━━━ WORKING DATA ━━━

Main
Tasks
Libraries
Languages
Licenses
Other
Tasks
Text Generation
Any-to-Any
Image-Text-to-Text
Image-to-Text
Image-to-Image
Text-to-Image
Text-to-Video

━━━

TASK TO CARRY OUT:
Until the last line is reached, keep transcribing the data exactly.

OUTPUT FOR THIS TASK:
Main
Tasks
Libraries
Languages
Licenses
Other
Tasks
Text Generation
Any-to-Any
Image-Text-to-Text
Image-to-Text
Image-to-Image
Text-to-Image
Text-to-Video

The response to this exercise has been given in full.